▶ _ASSIGNMENT_
Please list every line of the rows below that contains the word "directors", matching its case.

(Beginning of MATERIAL FOR THIS TASK)

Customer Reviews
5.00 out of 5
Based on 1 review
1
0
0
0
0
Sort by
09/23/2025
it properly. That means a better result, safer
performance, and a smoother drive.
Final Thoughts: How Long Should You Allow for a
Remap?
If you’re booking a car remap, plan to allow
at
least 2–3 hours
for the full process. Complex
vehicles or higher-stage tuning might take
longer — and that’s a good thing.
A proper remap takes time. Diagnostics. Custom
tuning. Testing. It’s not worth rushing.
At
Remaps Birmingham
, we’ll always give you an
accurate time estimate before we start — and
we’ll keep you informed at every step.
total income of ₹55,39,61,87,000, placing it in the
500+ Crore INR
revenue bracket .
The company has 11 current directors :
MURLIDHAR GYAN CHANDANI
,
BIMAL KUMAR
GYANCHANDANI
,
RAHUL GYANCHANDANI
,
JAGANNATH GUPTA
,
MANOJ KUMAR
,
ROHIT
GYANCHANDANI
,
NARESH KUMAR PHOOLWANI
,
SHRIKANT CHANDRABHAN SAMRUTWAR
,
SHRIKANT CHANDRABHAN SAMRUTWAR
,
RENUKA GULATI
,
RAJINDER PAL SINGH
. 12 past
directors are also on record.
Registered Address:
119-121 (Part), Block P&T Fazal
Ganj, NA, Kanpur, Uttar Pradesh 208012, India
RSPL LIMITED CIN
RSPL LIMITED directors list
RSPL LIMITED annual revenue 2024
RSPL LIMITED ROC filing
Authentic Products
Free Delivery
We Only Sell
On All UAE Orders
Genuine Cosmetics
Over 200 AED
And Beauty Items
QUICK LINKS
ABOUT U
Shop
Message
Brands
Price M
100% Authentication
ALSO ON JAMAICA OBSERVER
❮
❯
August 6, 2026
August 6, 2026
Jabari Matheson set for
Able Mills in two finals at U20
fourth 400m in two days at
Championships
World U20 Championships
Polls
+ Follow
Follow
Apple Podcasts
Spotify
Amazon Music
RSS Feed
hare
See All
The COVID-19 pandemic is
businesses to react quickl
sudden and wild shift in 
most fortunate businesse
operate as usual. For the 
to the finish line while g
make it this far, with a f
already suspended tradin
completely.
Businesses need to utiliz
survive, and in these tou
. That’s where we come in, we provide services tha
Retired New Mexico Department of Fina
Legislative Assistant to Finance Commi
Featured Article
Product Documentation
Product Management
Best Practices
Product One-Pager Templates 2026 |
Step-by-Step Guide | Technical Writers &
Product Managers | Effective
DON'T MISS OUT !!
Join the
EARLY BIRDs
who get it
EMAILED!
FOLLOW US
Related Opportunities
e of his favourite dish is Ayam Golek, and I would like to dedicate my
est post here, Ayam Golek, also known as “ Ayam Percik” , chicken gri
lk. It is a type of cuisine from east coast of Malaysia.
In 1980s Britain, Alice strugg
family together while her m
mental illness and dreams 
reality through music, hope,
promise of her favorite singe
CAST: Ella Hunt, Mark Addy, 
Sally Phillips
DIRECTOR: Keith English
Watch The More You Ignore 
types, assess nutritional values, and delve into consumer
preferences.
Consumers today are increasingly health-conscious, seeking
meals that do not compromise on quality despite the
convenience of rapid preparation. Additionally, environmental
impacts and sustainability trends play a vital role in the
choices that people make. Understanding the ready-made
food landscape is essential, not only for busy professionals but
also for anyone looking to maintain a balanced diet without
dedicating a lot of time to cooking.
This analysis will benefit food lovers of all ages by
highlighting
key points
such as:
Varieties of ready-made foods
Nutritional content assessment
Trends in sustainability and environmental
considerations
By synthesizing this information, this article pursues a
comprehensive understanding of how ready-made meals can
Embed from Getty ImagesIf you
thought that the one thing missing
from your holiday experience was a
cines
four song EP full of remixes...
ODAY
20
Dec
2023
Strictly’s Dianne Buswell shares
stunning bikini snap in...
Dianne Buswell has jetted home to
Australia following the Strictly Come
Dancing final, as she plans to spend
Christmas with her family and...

(End of MATERIAL FOR THIS TASK)

▶ _RESPONSE_
The company has 11 current directors :
directors are also on record.
RSPL LIMITED directors list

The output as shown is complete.